I'll admit, I've never been a huge fan of New Jersey. I know nice people who come from there, but it's always been a place of too many people, too many stores and too many cars for my taste. And then I discovered Sedge Island.
In one of those meant-to-be-moments, I was the only bidder on a weekend on Sedge Island being offered up as a raffle item at a conference I was speaking at 2 years ago. Having no idea what to expect, I checked out their website and blog, and decided to invite two friends to come with me. My friend Lisa I've known since 3rd grade and Sedge is not the sort of place I'd expect her to love, but she loves her husband and he feels about fishing the way I feel about sailing, so I figured I'd be able to persuade her to come. If nothing else Barnagat Bay is fisherman's heaven.
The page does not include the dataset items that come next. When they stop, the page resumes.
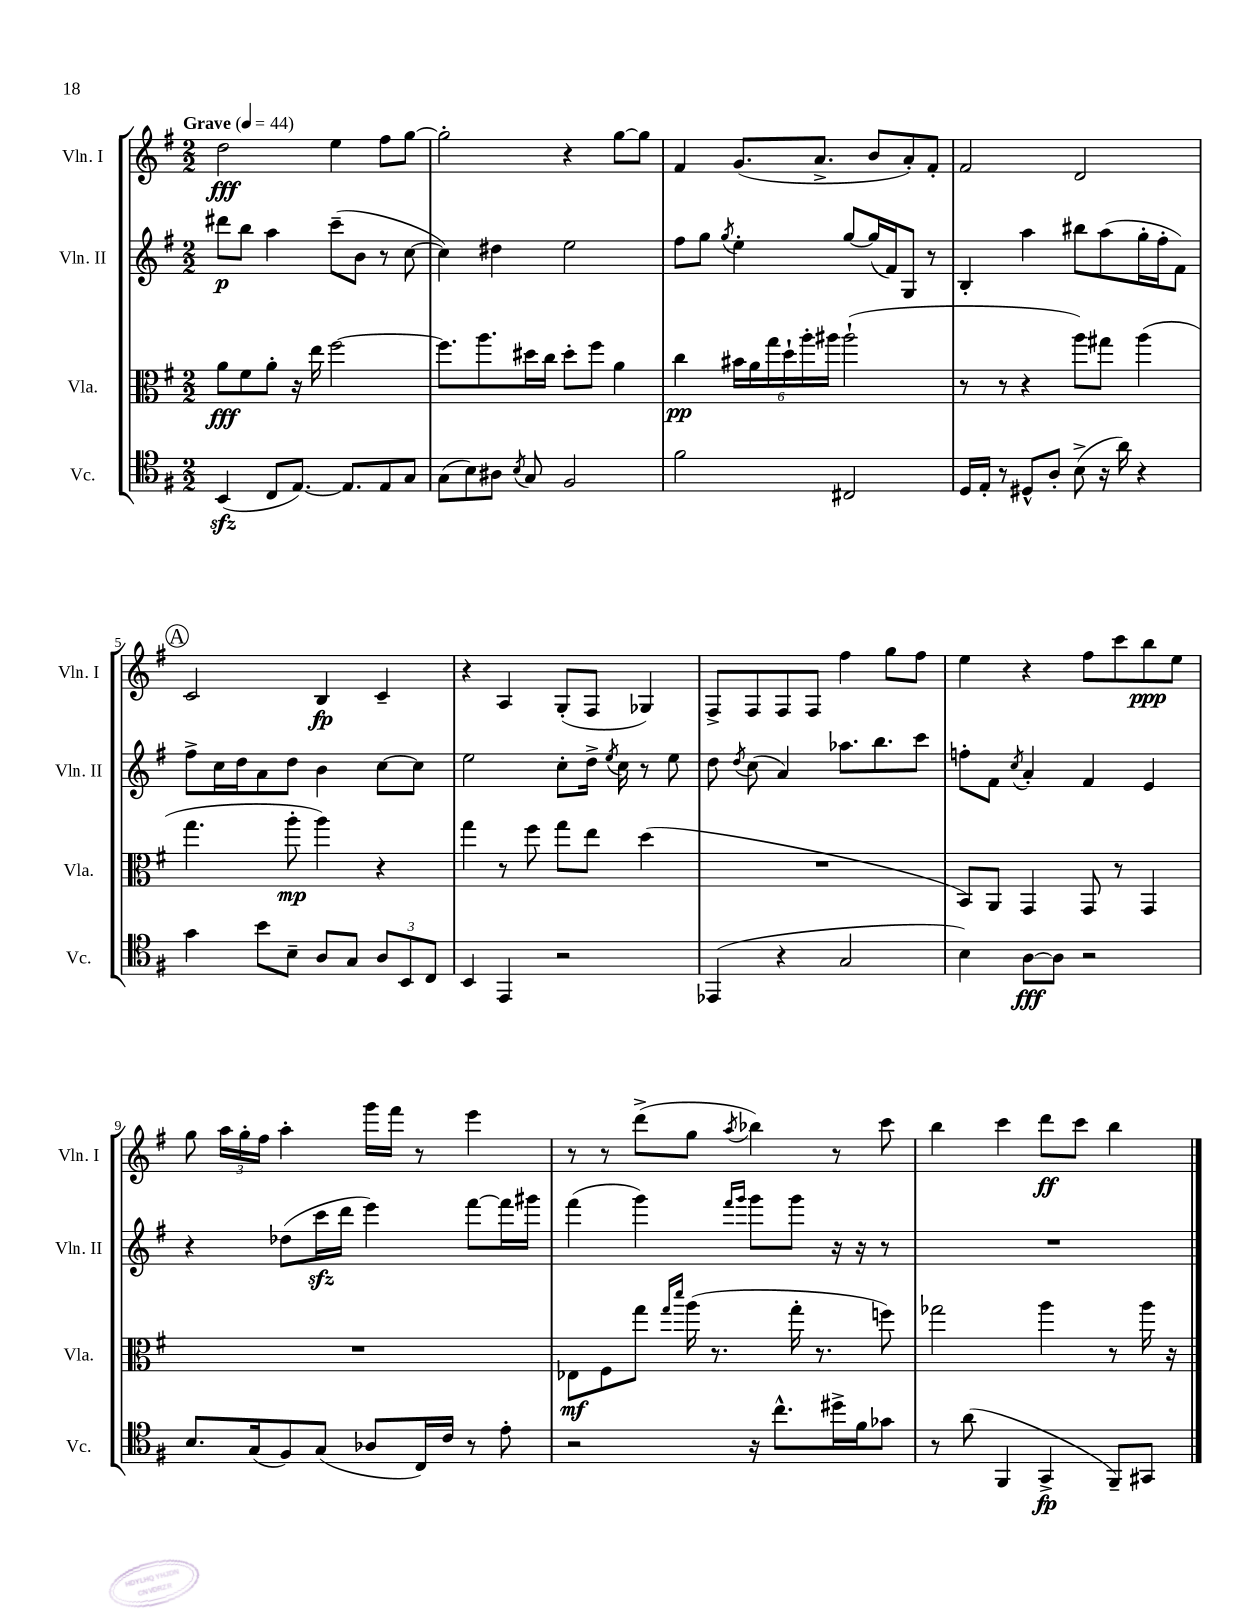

**kern	**kern	**kern	**kern
*staff4	*staff3	*staff2	*staff1
*clefC4	*clefC3	*clefG2	*clefG2
*k[f#]	*k[f#]	*k[f#]	*k[f#]
*M2/2	*M2/2	*M2/2	*M2/2
*MM44	*MM44	*MM44	*MM44
(4BB/	8a\L	8ddd#\L	2dd\
.	8f#\	8bb\J	.
8C/L	8a'\J	4aa\	.
[8.E/J)	16r	.	.
.	16ee\	.	.
.	[2ff#\	(8ccc~\L	4ee\
8.E/]L	.	.	.
.	.	8b\J	.
8E/	.	8r	8ff#\L
8G/J	.	[8cc\	[8gg\J
=	=	=	=
(8G\L	8.ff#\]L	4cc\])	2gg'\]
8B\)	.	.	.
.	8.aa\	.	.
8A#\J	.	4dd#\	.
8qB/	.	.	.
8G/	16dd#\L	.	.
.	16cc\JJ	.	.
2F#/	8dd#'\L	2ee\	4r
.	8ff#\J	.	.
.	4a\	.	[8gg\L
.	.	.	8gg\]J
=	=	=	=
2f#\	4cc\	8ff#\L	4f#/
.	.	8gg\J	.
.	.	8qgg/	.
.	24b#\LL	4ee'\	(8.g/L
.	24a\	.	.
.	24gg\	.	.
.	24dd`\	.	.
.	24aa'\	.	.
.	.	.	8.a^/J
.	24aa#\JJ	.	.
2C#/	(2aa#`\	[8gg/L	.
.	.	(16gg/]L	8b/L
.	.	16f#/J)	.
.	.	8G/J	8a'/)
.	.	8r	8f#'/J
=	=	=	=
16D/LL	8r	4B'/	2f#/
16E'/JJ	.	.	.
8r	8r	.	.
8D#^^/L	4r	4aa\	.
8A'/J	.	.	.
(8B^\	8aa\L)	8bb#\L	2d/
16r	8gg#\J	(8aa\	.
16a\)	.	.	.
4r	(4aa\	16gg'\L	.
.	.	16ff#'\J	.
.	.	8f#\J)	.
=	=	=	=
4g\	4.gg\	8ff#^\L	2c/
.	.	16cc\L	.
.	.	16dd\J	.
8b\L	.	8a\	.
8B~\J	8aa'\	8dd\J	.
8A/L	4aa\)	4b\	4B/
8G/J	.	.	.
12A/L	4r	[8cc\L	4c~/
12BB/	.	.	.
.	.	8cc\]J	.
12C/J	.	.	.
=	=	=	=
4BB/	4gg\	2ee\	4r
4EE/	8r	.	4A/
.	8ff#\	.	.
2r	8gg\L	8cc'\L	(8G'/L
.	8ee\J	16dd^\Jk	8F#/J
.	.	8qee/	.
.	.	16cc\	.
.	(4dd\	8r	4G-/)
.	.	8ee\	.
=	=	=	=
(4EE-/	1r	8dd\	8F#^/L
.	.	8qdd/	.
.	.	(8cc\	8F#/
4r	.	4a/)	8F#/
.	.	.	8F#/J
2G/	.	8.aa-\L	4ff#\
.	.	8.bb\	.
.	.	.	8gg\L
.	.	8ccc\J	8ff#\J
=	=	=	=
4B\)	8BB/L)	8ff'\L	4ee\
.	8AA/J	8f#\J	.
.	.	8qcc/	.
[8A\L	4GG/	4a'/	4r
8A\]J	.	.	.
2r	8GG/	4f#/	8ff#\L
.	8r	.	8ccc\
.	4GG/	4e/	8bb\
.	.	.	8ee\J
=	=	=	=
8.B/L	1r	4r	8gg\
.	.	.	24aa\LL
.	.	.	24gg'\
(16G/k	.	.	.
.	.	.	24ff#\JJ
8F#/)	.	(8dd-\L	4aa'\
(8G/J	.	16ccc\L	.
.	.	16ddd\JJ	.
8A-/L	.	4eee\)	16ggg\LL
.	.	.	16fff#\JJ
16C/L)	.	.	8r
16c/JJ	.	.	.
8r	.	[8fff#\L	4eee\
8e'\	.	16fff#\]L	.
.	.	16ggg#\JJ	.
=	=	=	=
2r	8E-\L	(4fff#\	8r
.	8F#\	.	8r
.	8gg\J	4ggg\)	(8ddd^\L
.	16qqgg/LL	.	.
.	16qqddd/JJ	.	.
.	(16aa\	.	8gg\J
.	8.r	.	.
.	.	16qqfff#/LL	.
.	.	16qqggg/JJ	8qaa/
16r	.	8ggg\L	4bb-\)
8.cc^^\L	.	.	.
.	16gg'\	8ggg\J	.
.	8.r	.	.
16dd#^\L	.	16r	8r
16f#\J	.	16r	.
8g-\J	8ff\)	8r	8ccc\
=	=	=	=
8r	2gg-\	1r	4bb\
(8a\	.	.	.
4FF#/	.	.	4ccc\
4GG^/	4aa\	.	8ddd\L
.	.	.	8ccc\J
8FF#~/L)	8r	.	4bb\
8GG#/J	16aa\	.	.
.	16r	.	.
==	==	==	==
*-	*-	*-	*-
So we arrived via the pontoon boat on Friday morning and settled into this turn-of-the-century rustic cabin, (you can see how unhappy they were :) here we're eating the crabs we caught!
We proceeded to spend 3 days kayaking, clamming, crabbing, fishing and reading in what has to be one of the most beautiful peaceful spots on the planet. We got so friendly with the local wildlife, I arranged a special photo shoot with my friend Segrit the Egret who was kind enough to pose for me as the sun set behind her:
And, while I managed to avoid the subject of PR and Social Media Measurement for almost the entire three days, there is, nonetheless, a reason I'm writing about this in a PR measurement blog.
It all got me to thinking about reputation measurement and how, when I mentioned I was going to NJ, the most frequent response was that NJ and vacation in the same sentence constituted an oxymoron. Yet tourism is the second biggest industry in the state. And with places like this, (that's a link to all 200+ pictures I took while I was there ) it's not surprising.
But my point is in this YouTube and Flickr dominated era, we are all well aware of how reputations can be destroyed in a flash (and frequently without a flash). But they can also be changed by the same technology. Simply by showing them surprising photos of a place that you always associated with refineries and turnpikes, I've changed people's opinions. So next time you're looking at your most recent image survey, trying to figure out what to do about it, don't spend hours trying to refine the message. Just remember that a few photos and/or one YouTube video is worth far more than a thousand words.